Problem »
A line belongs in the answer if it contains "ville"; copy every such line from the entries below.

Excerpts from a dataset:

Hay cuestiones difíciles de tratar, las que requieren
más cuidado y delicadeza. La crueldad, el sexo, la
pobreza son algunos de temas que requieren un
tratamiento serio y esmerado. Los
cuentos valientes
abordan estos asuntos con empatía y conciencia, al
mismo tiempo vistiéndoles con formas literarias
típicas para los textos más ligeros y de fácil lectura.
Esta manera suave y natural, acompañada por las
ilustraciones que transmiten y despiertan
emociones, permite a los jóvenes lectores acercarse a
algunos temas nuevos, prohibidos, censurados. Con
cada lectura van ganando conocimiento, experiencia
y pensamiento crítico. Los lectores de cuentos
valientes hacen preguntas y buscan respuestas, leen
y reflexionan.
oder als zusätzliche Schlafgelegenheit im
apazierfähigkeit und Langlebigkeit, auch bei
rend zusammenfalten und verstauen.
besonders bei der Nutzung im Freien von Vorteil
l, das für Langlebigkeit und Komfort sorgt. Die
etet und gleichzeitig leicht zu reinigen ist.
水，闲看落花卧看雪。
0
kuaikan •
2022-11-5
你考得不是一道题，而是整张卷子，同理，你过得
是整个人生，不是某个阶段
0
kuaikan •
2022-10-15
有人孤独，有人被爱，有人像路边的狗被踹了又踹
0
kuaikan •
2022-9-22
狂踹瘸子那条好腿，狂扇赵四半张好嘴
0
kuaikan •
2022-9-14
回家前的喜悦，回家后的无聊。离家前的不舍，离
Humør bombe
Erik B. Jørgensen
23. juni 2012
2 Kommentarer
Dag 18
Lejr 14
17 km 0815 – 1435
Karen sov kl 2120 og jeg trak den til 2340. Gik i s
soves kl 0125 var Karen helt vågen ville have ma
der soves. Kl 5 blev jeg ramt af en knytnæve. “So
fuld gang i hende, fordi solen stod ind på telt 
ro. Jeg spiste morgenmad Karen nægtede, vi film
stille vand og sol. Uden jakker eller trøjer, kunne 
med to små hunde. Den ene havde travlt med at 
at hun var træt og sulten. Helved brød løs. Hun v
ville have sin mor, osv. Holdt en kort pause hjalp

Result below »
soves kl 0125 var Karen helt vågen ville have ma
ville have sin mor, osv. Holdt en kort pause hjalp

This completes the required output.